• **How to complete this task**: Only the number is wanted: how many lines of the listing below contain "down"?

_ _ _ _

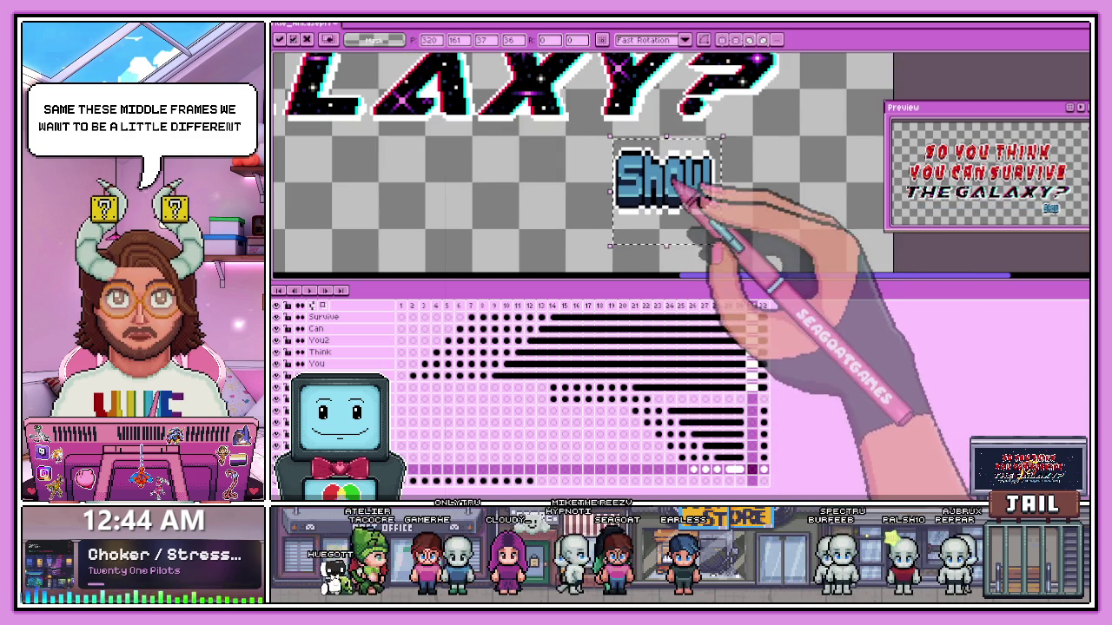
scroll(675, 204, "up", 1)
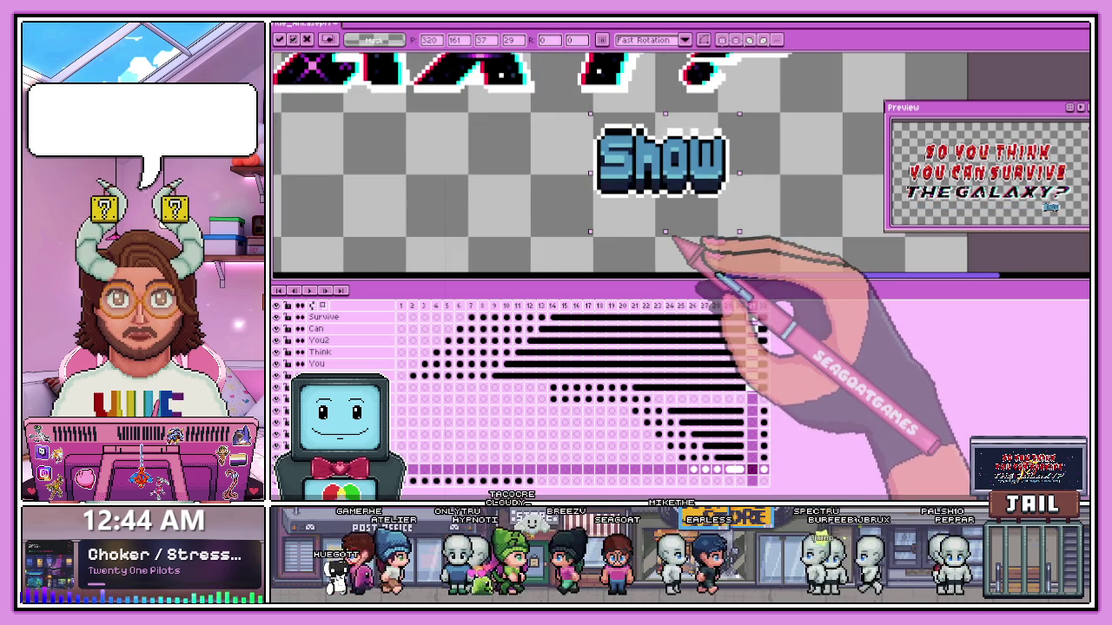
scroll(653, 210, "down", 2)
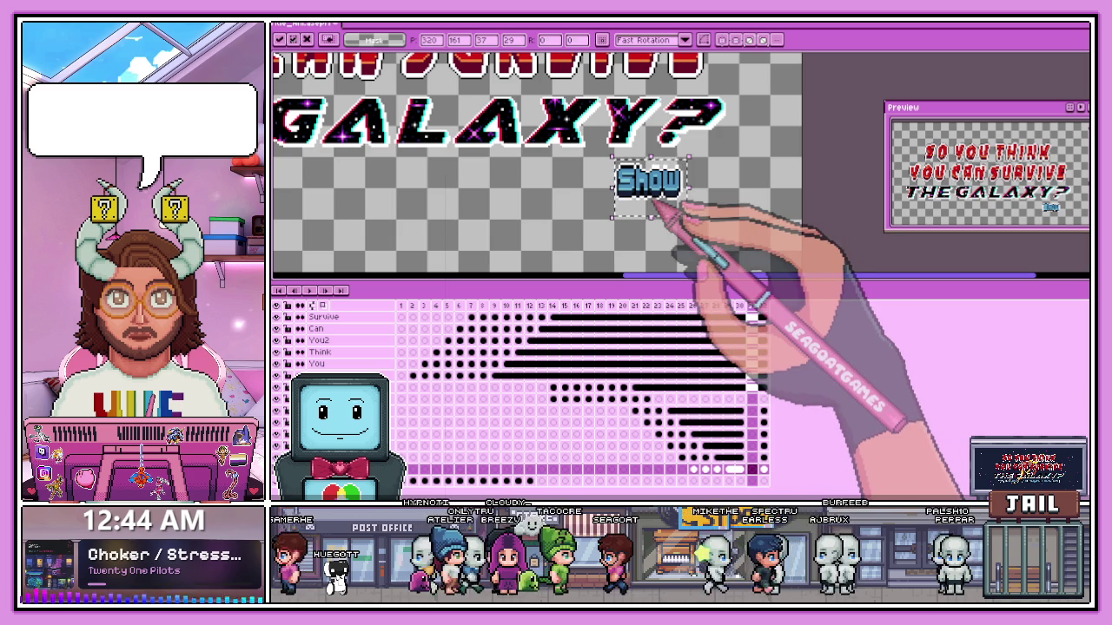
scroll(654, 208, "up", 2)
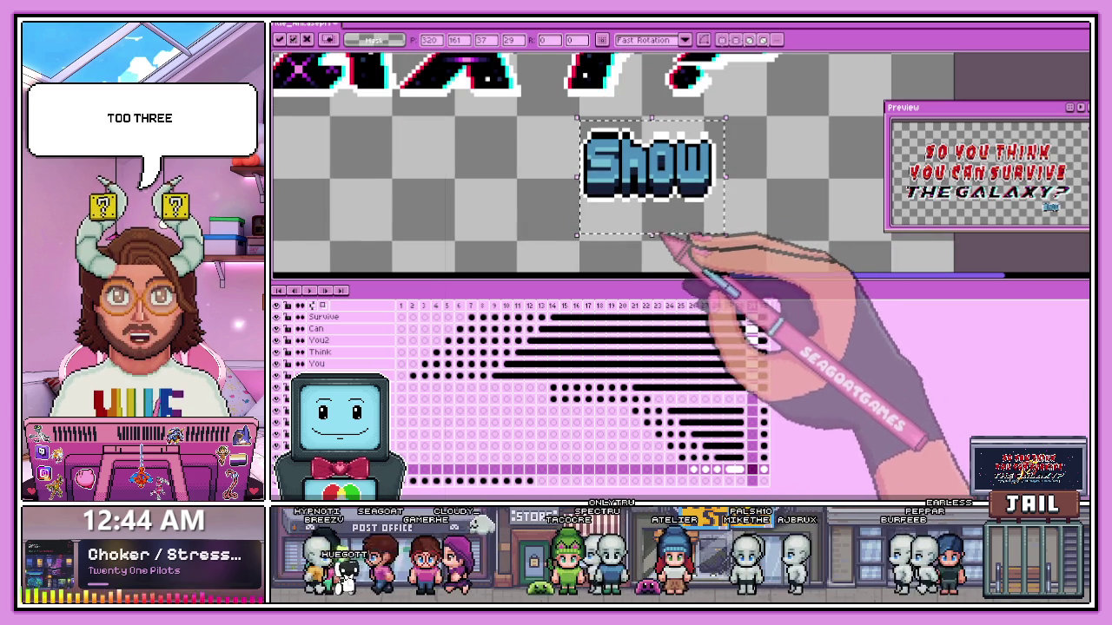
key("Return")
scroll(633, 126, "down", 1)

_ _ _ _

• **Result for this exercise**: 2